You can configure multiple models in your opencode.json:

{
  "$schema": "https://opencode.ai/config.json",
  "provider": {
    "lmstudio": {
      "npm": "@ai-sdk/openai-compatible",
      "name": "LM Studio (local)",
      "options": {
        "baseURL": "http://127.0.0.1:1234/v1"
      },
      "models": {
        "qwen2.5-coder-32b-instruct": {
          "name": "Qwen 2.5 Coder 32B (Best Quality)"
        },
        "qwen2.5-coder-7b-instruct": {
          "name": "Qwen 2.5 Coder 7B (Fast)"
        },
        "deepseek-coder-v2-lite": {
          "name": "DeepSeek Coder V2"
        }
      }
    }
  }
}

Then switch between them using /models in OpenCode.
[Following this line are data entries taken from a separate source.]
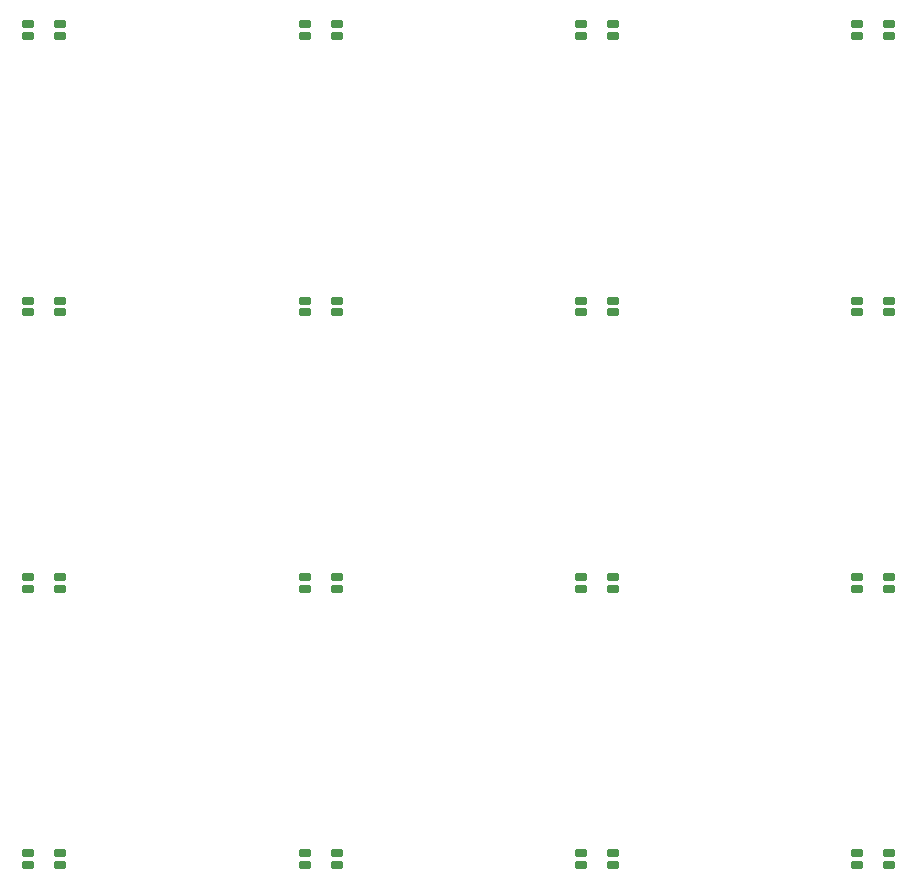
<source format=gbp>
G04 #@! TF.GenerationSoftware,KiCad,Pcbnew,8.0.6*
G04 #@! TF.CreationDate,2024-11-12T16:38:53+01:00*
G04 #@! TF.ProjectId,USB-C_Adapter - nutzen,5553422d-435f-4416-9461-70746572202d,rev?*
G04 #@! TF.SameCoordinates,Original*
G04 #@! TF.FileFunction,Paste,Bot*
G04 #@! TF.FilePolarity,Positive*
%FSLAX46Y46*%
G04 Gerber Fmt 4.6, Leading zero omitted, Abs format (unit mm)*
G04 Created by KiCad (PCBNEW 8.0.6) date 2024-11-12 16:38:53*
%MOMM*%
%LPD*%
G01*
G04 APERTURE LIST*
G04 Aperture macros list*
%AMRoundRect*
0 Rectangle with rounded corners*
0 $1 Rounding radius*
0 $2 $3 $4 $5 $6 $7 $8 $9 X,Y pos of 4 corners*
0 Add a 4 corners polygon primitive as box body*
4,1,4,$2,$3,$4,$5,$6,$7,$8,$9,$2,$3,0*
0 Add four circle primitives for the rounded corners*
1,1,$1+$1,$2,$3*
1,1,$1+$1,$4,$5*
1,1,$1+$1,$6,$7*
1,1,$1+$1,$8,$9*
0 Add four rect primitives between the rounded corners*
20,1,$1+$1,$2,$3,$4,$5,0*
20,1,$1+$1,$4,$5,$6,$7,0*
20,1,$1+$1,$6,$7,$8,$9,0*
20,1,$1+$1,$8,$9,$2,$3,0*%
G04 Aperture macros list end*
%ADD10RoundRect,0.120000X-0.430000X-0.180000X0.430000X-0.180000X0.430000X0.180000X-0.430000X0.180000X0*%
G04 APERTURE END LIST*
D10*
X176587500Y-154350000D03*
X179287500Y-154350000D03*
X179287500Y-153350000D03*
X176587500Y-153350000D03*
X199987500Y-130950000D03*
X202687500Y-130950000D03*
X202687500Y-129950000D03*
X199987500Y-129950000D03*
X223387500Y-177750000D03*
X226087500Y-177750000D03*
X226087500Y-176750000D03*
X223387500Y-176750000D03*
X223387500Y-130950000D03*
X226087500Y-130950000D03*
X226087500Y-129950000D03*
X223387500Y-129950000D03*
X223387500Y-107550000D03*
X226087500Y-107550000D03*
X226087500Y-106550000D03*
X223387500Y-106550000D03*
X246787500Y-130950000D03*
X249487500Y-130950000D03*
X249487500Y-129950000D03*
X246787500Y-129950000D03*
X176587500Y-107550000D03*
X179287500Y-107550000D03*
X179287500Y-106550000D03*
X176587500Y-106550000D03*
X246787500Y-107550000D03*
X249487500Y-107550000D03*
X249487500Y-106550000D03*
X246787500Y-106550000D03*
X176587500Y-130950000D03*
X179287500Y-130950000D03*
X179287500Y-129950000D03*
X176587500Y-129950000D03*
X246787500Y-177750000D03*
X249487500Y-177750000D03*
X249487500Y-176750000D03*
X246787500Y-176750000D03*
X223387500Y-154350000D03*
X226087500Y-154350000D03*
X226087500Y-153350000D03*
X223387500Y-153350000D03*
X199987500Y-107550000D03*
X202687500Y-107550000D03*
X202687500Y-106550000D03*
X199987500Y-106550000D03*
X246787500Y-154350000D03*
X249487500Y-154350000D03*
X249487500Y-153350000D03*
X246787500Y-153350000D03*
X199987500Y-177750000D03*
X202687500Y-177750000D03*
X202687500Y-176750000D03*
X199987500Y-176750000D03*
X199987500Y-154350000D03*
X202687500Y-154350000D03*
X202687500Y-153350000D03*
X199987500Y-153350000D03*
X176587500Y-177750000D03*
X179287500Y-177750000D03*
X179287500Y-176750000D03*
X176587500Y-176750000D03*
M02*

</source>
Custom Headers (if needed)

Some setups might require custom headers:

{
  "options": {
    "baseURL": "http://127.0.0.1:1234/v1",
    "headers": {
      "X-Custom-Header": "value"
    }
  }
}

Comparison: Local vs Cloud

Aspect	Local (LM Studio)	Cloud (Anthropic/OpenAI)
Privacy	Complete - data stays local	Data sent to provider
Cost	Free after setup	Pay per token
Speed	Depends on hardware	Generally fast
Quality	Good with right model	State-of-the-art
Offline	Yes	No
Setup	More complex	Simple API key

Conclusion

Running OpenCode with LM Studio gives you a powerful, private, and cost-free AI coding assistant. While cloud models might offer slightly better quality for complex tasks, local models have come a long way and are more than capable for most development workflows.

The best part? You can always switch between local and cloud models depending on your needs - use local for everyday coding and cloud for complex architecture decisions.

Give it a try and experience the freedom of AI-assisted coding without sending your code to the cloud!